这段墓道并不算长,是一道平缓向上的大石阶,两侧有些简单的石雕,都是镇墓的一些内容,石道慢慢的过了水平面,我也将头从水中探出,只见前方露出一个大形石台,台上影影绰绰好似矗立着许多人马,“波塞东之炫”在这里就失去了它的作用,我只好再次换成“狼眼”。
原来石台中列着一些部分泡在水中的绿色铜人车马,Shirley杨也在这时候从水下冒了出来,一看这石道的铜车马,立刻问我道:这些铜人是陈列在玄宫门前的车马仪仗?”
我被这些暗绿色的铜人兵俑所慑,我们位于石道的侧面,水中散落着许多被水泡塌的大条石,看来王墓的保存状况并不乐观。于是顿了一顿才点头说道:“没错,正是护送献王登天时的铜车铜马,外加三十六名将校。
看来我们进来的地方,是修建王墓时的一条土石作业用道,因为当时施工之时,要先截流虫谷中的大小水脉,从潭底向上凿山。
这时,我听身后水花声再次响起,我转回头看,胖子正从水下钻上来,并没有开头盖上的射灯,也不向往常那样,迅速同我们汇合,而是沉默的站在水中,同我们不即不离,露出水面的身体都躲进了黑暗的地方,我头盔上的灯光竟然照不到他的脸。
我见他这一反常态的表现,心中便先凉了半截,急忙在水中向他蹿了过去,口中问道:“你怎么不开头盔的战术射灯?躲在黑处想做什么?”
不等胖子答话,我已经扑到他的身前,我头盔上的灯光,正好照在胖子的大脸上,胖子只是冲我嘿嘿一阵冷笑,没在水中的手突然招了起来,手中不知何时,已经拿出了明晃晃的“伞兵刀”。
那笑声令人肌肤起栗,我心中大骇,胖子怎么笑得象个女人,这个人究竟是谁?这一瞬间我才意识到,好象天色彻底变黑之后,胖子就没跟我们说过话,总是躲在不远的后边捣咕着什么,不过在天宫地琉璃顶上,我已用糯米试过了,若是真有厉鬼附体,怎么那糯米竟然无用?“伞兵刀”的刀刃被我和Shirley杨身上的光源,映得好似一泓秋水,裹着一道银光,从上划了下来。
这一切只发生在短短的一瞬间,Shirley杨也被这突如其来的变故吓坏了,惊声叫道:“小心”。
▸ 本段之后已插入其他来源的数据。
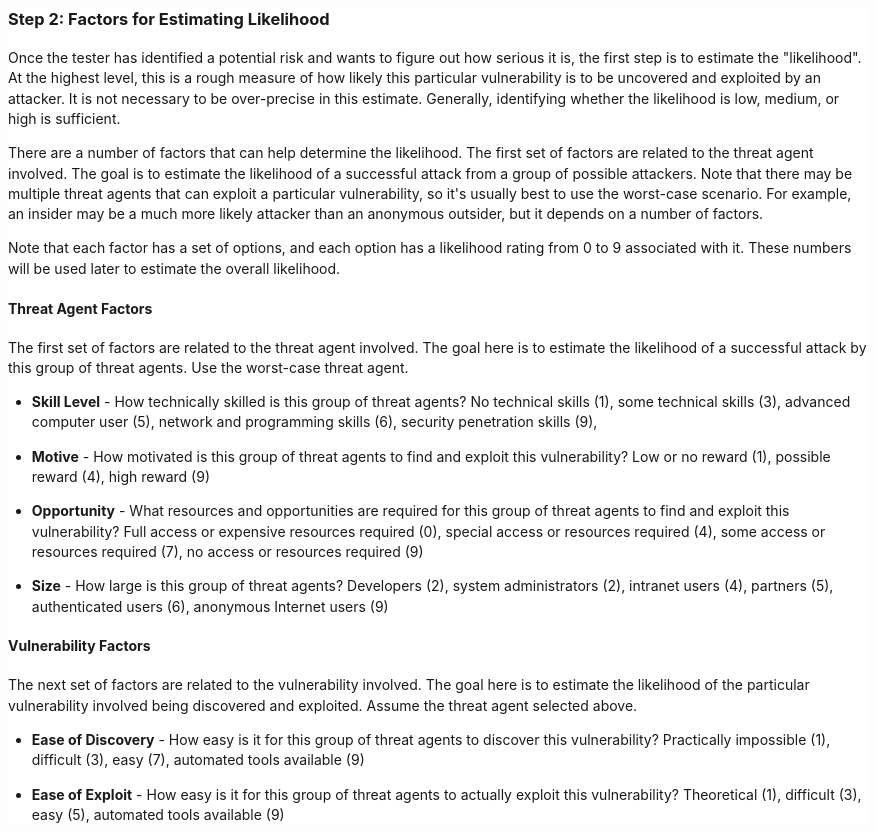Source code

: ### Step 2: Factors for Estimating Likelihood

Once the tester has identified a potential risk and wants to figure out how serious it is, the first 
step is to estimate the "likelihood". At the highest level, this is a rough measure of how likely this 
particular vulnerability is to be uncovered and exploited by an attacker. It is not necessary to be 
over-precise in this estimate. Generally, identifying whether the likelihood is low, medium, or high 
is sufficient.

There are a number of factors that can help determine the likelihood. The first set of factors are 
related to the threat agent involved. The goal is to estimate the likelihood of a successful attack 
from a group of possible attackers. Note that there may be multiple threat agents that can exploit a 
particular vulnerability, so it's usually best to use the worst-case scenario. For example, an insider 
may be a much more likely attacker than an anonymous outsider, but it depends on a number of factors.

Note that each factor has a set of options, and each option has a likelihood rating from 0 to 9 
associated with it. These numbers will be used later to estimate the overall likelihood.

#### Threat Agent Factors

The first set of factors are related to the threat agent involved. The goal here is to estimate 
the likelihood of a successful attack by this group of threat agents. Use the worst-case threat agent.

  - **Skill Level** - How technically skilled is this group of threat agents? No technical skills (1), some technical skills (3), advanced computer user (5), network and programming skills (6), security penetration skills (9), 

  - **Motive** - How motivated is this group of threat agents to find and exploit this vulnerability? Low or no reward (1), possible reward (4), high reward (9)

  - **Opportunity** - What resources and opportunities are required for this group of threat agents to find and exploit this vulnerability? Full access or expensive resources required (0), special access or resources required (4), some access or resources required (7), no access or resources required (9)

  - **Size** - How large is this group of threat agents? Developers (2), system administrators (2), intranet users (4), partners (5), authenticated users (6), anonymous Internet users (9)

#### Vulnerability Factors

The next set of factors are related to the vulnerability involved. The goal here is to estimate the 
likelihood of the particular vulnerability involved being discovered and exploited. Assume the threat 
agent selected above.

  - **Ease of Discovery** - How easy is it for this group of threat agents to discover this vulnerability? Practically impossible (1), difficult (3), easy (7), automated tools available (9)

  - **Ease of Exploit** - How easy is it for this group of threat agents to actually exploit this vulnerability? Theoretical (1), difficult (3), easy (5), automated tools available (9)
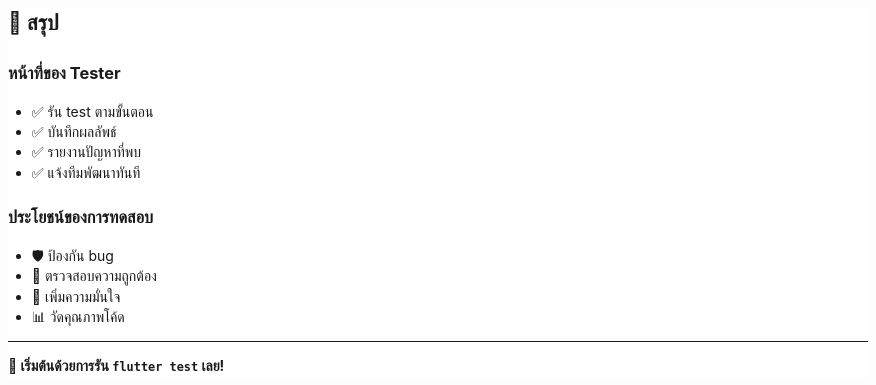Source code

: 
## 🎉 สรุป

### หน้าที่ของ Tester

- ✅ รัน test ตามขั้นตอน
- ✅ บันทึกผลลัพธ์
- ✅ รายงานปัญหาที่พบ
- ✅ แจ้งทีมพัฒนาทันที

### ประโยชน์ของการทดสอบ

- 🛡️ ป้องกัน bug
- 📝 ตรวจสอบความถูกต้อง
- 🚀 เพิ่มความมั่นใจ
- 📊 วัดคุณภาพโค้ด

---

**🎯 เริ่มต้นด้วยการรัน `flutter test` เลย!**
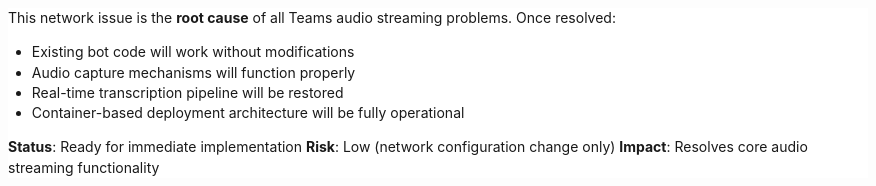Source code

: This network issue is the **root cause** of all Teams audio streaming problems. Once resolved:
- Existing bot code will work without modifications
- Audio capture mechanisms will function properly
- Real-time transcription pipeline will be restored
- Container-based deployment architecture will be fully operational

**Status**: Ready for immediate implementation
**Risk**: Low (network configuration change only)
**Impact**: Resolves core audio streaming functionality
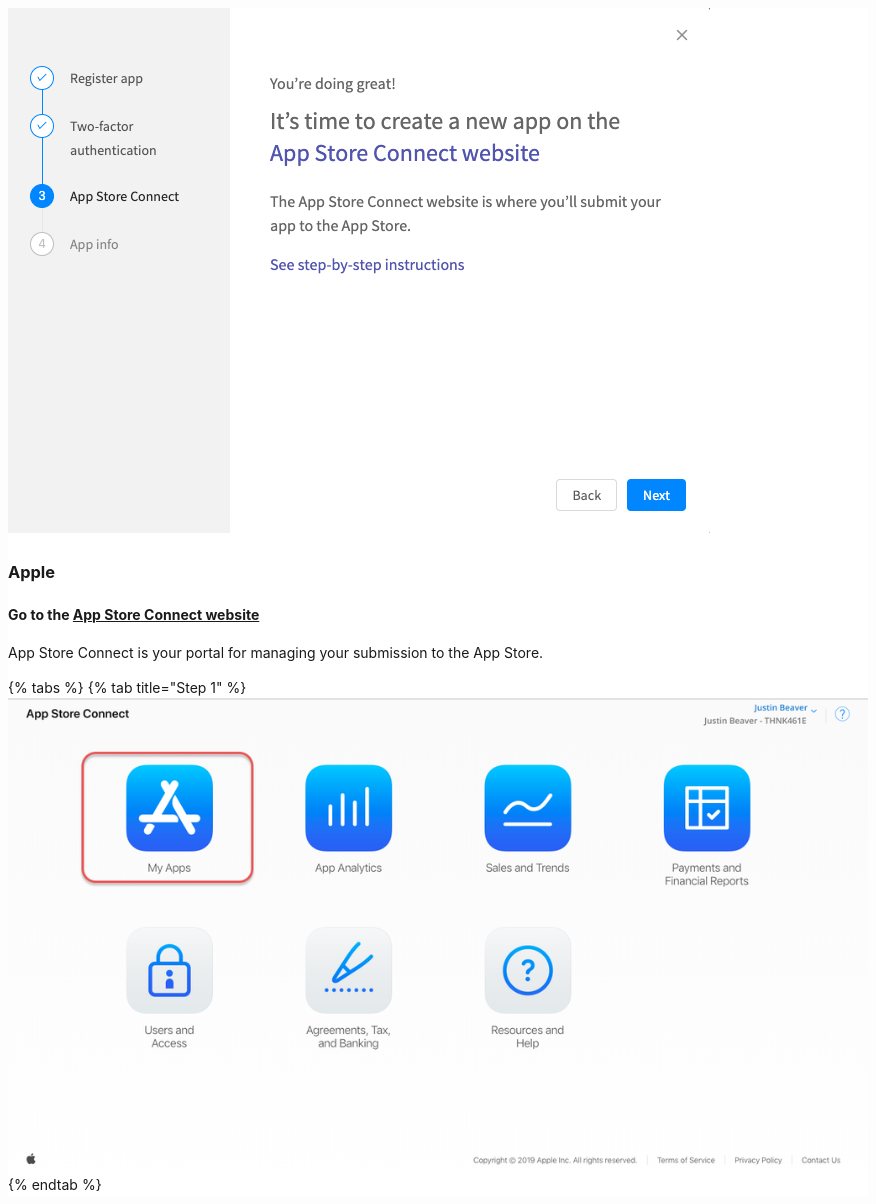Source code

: ![](.gitbook/assets/07_appstore_connect.png)

### Apple

#### Go to the [App Store Connect website](https://appstoreconnect.apple.com/login)

App Store Connect is your portal for managing your submission to the App Store.

{% tabs %}
{% tab title="Step 1" %}
![](.gitbook/assets/store_01.png)
{% endtab %}
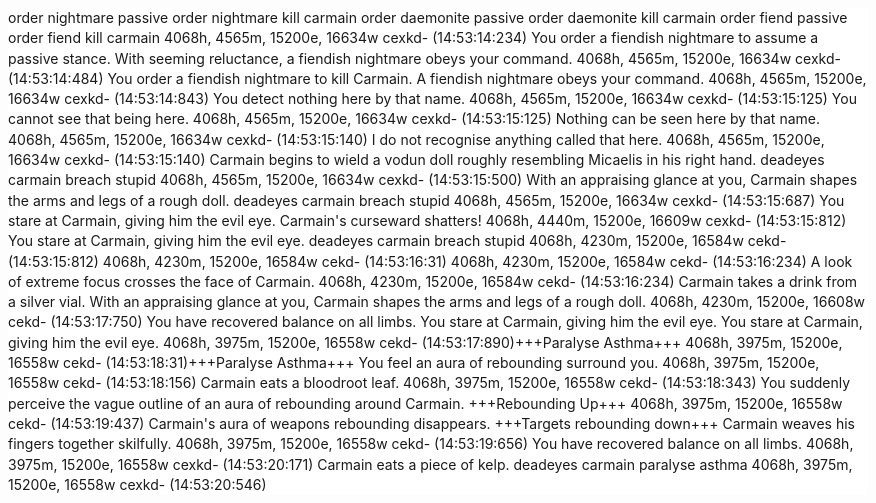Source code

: order nightmare passive
order nightmare kill carmain
order daemonite passive
order daemonite kill carmain
order fiend passive
order fiend kill carmain
4068h, 4565m, 15200e, 16634w cexkd-  (14:53:14:234)
You order a fiendish nightmare to assume a passive stance.
With seeming reluctance, a fiendish nightmare obeys your command.
4068h, 4565m, 15200e, 16634w cexkd-  (14:53:14:484)
You order a fiendish nightmare to kill Carmain.
A fiendish nightmare obeys your command.
4068h, 4565m, 15200e, 16634w cexkd-  (14:53:14:843)
You detect nothing here by that name.
4068h, 4565m, 15200e, 16634w cexkd-  (14:53:15:125)
You cannot see that being here.
4068h, 4565m, 15200e, 16634w cexkd-  (14:53:15:125)
Nothing can be seen here by that name.
4068h, 4565m, 15200e, 16634w cexkd-  (14:53:15:140)
I do not recognise anything called that here.
4068h, 4565m, 15200e, 16634w cexkd-  (14:53:15:140)
Carmain begins to wield a vodun doll roughly resembling Micaelis in his right 
hand.
deadeyes carmain breach stupid
4068h, 4565m, 15200e, 16634w cexkd-  (14:53:15:500)
With an appraising glance at you, Carmain shapes the arms and legs of a rough 
doll.
deadeyes carmain breach stupid
4068h, 4565m, 15200e, 16634w cexkd-  (14:53:15:687)
You stare at Carmain, giving him the evil eye.
Carmain's curseward shatters!
4068h, 4440m, 15200e, 16609w cexkd-  (14:53:15:812)
You stare at Carmain, giving him the evil eye.
deadeyes carmain breach stupid
4068h, 4230m, 15200e, 16584w cekd-  (14:53:15:812)
4068h, 4230m, 15200e, 16584w cekd-  (14:53:16:31)
4068h, 4230m, 15200e, 16584w cekd-  (14:53:16:234)
A look of extreme focus crosses the face of Carmain.
4068h, 4230m, 15200e, 16584w cekd-  (14:53:16:234)
Carmain takes a drink from a silver vial.
With an appraising glance at you, Carmain shapes the arms and legs of a rough 
doll.
4068h, 4230m, 15200e, 16608w cekd-  (14:53:17:750)
You have recovered balance on all limbs.
You stare at Carmain, giving him the evil eye.
You stare at Carmain, giving him the evil eye.
4068h, 3975m, 15200e, 16558w cekd-  (14:53:17:890)+++Paralyse Asthma+++
4068h, 3975m, 15200e, 16558w cekd-  (14:53:18:31)+++Paralyse Asthma+++
You feel an aura of rebounding surround you.
4068h, 3975m, 15200e, 16558w cekd-  (14:53:18:156)
Carmain eats a bloodroot leaf.
4068h, 3975m, 15200e, 16558w cekd-  (14:53:18:343)
You suddenly perceive the vague outline of an aura of rebounding around Carmain.
+++Rebounding Up+++
4068h, 3975m, 15200e, 16558w cekd-  (14:53:19:437)
Carmain's aura of weapons rebounding disappears.
+++Targets rebounding down+++
Carmain weaves his fingers together skilfully.
4068h, 3975m, 15200e, 16558w cekd-  (14:53:19:656)
You have recovered balance on all limbs.
4068h, 3975m, 15200e, 16558w cexkd-  (14:53:20:171)
Carmain eats a piece of kelp.
deadeyes carmain paralyse asthma
4068h, 3975m, 15200e, 16558w cexkd-  (14:53:20:546)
我见胖子对我挥刀便插,知道若真和他搏击起来,很难将胖子放倒,出手必须要快,不能有丝毫犹豫,立刻使出在部队里习练的“擒敌手”,以进为退,揉身向他扑去,一手擒他右肩。另一只手猛托他的肘关节,趁其手臂还未发力担落之际,先消了他的发力点,双手刚一触到他,紧跟着把全身的力量集中在右肩上,合身猛撞,登时将胖子扑倒在地。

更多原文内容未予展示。